Search code examples
amazon-s3aws-lambdaamazon-transcribeaws-permissions

Access denied when getting transcription


My setup is the following:

React-native app client -> AWS API Gateway -> AWS Lambda function -> AWS S3 -> AWS Transcribe -> AWS S3

I am successfully able to upload an audio file to an S3 bucket from the lambda, start the transcription and even access it manually in the S3 bucket. However when I try to access the json file with the transcription data using TranscriptFileUri I am getting 403 response.

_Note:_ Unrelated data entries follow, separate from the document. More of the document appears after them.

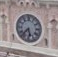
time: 5:36
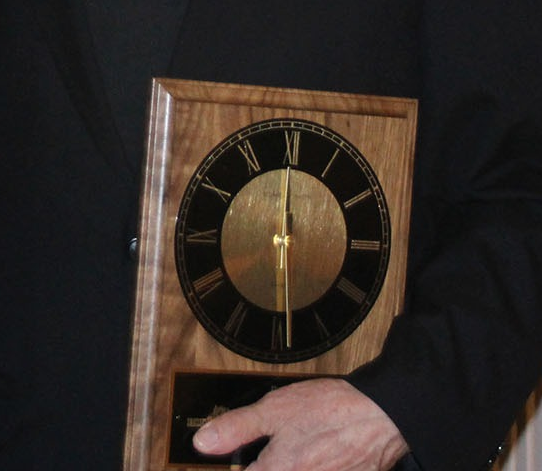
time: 5:59
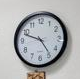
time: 4:48
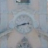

On the s3 bucket with the transcriptions I have the following CORS configuration:

[
    {
        "AllowedHeaders": [
            "*"
        ],
        "AllowedMethods": [
            "GET",
            "PUT",
        ],
        "AllowedOrigins": [
            "*"
        ],
        "ExposeHeaders": [
            "ETag"
        ]
    }
]

My lambda function code looks like this:

response = client.start_transcription_job(
        TranscriptionJobName=jobName,
        LanguageCode='en-US',
        MediaFormat='mp4',
        Media={
            'MediaFileUri': s3Path
        },        
        OutputBucketName = 'my-transcription-bucket',
        OutputKey = str(user_id) + '/'
    )
    
    while True:
        result = client.get_transcription_job(TranscriptionJobName=jobName)
        if result['TranscriptionJob']['TranscriptionJobStatus'] in ['COMPLETED', 'FAILED']:
            break
        time.sleep(5)
        
    if result['TranscriptionJob']['TranscriptionJobStatus'] == "COMPLETED":
        data = result['TranscriptionJob']['Transcript']['TranscriptFileUri']
        data = requests.get(data)
        print(data)

In Cloudwatch I get the following: <Response [403]> when printing the response.


Solution

  • As far as I can tell, your code is invoking requests.get(data) where data is the TranscriptFileUri. What does that URI look like? Is it signed? If not, as I suspect, then you cannot use requests to get the file from S3 (it would have to be a signed URL or a public object for this to work).

    You should use an authenticated mechanism such as get_object.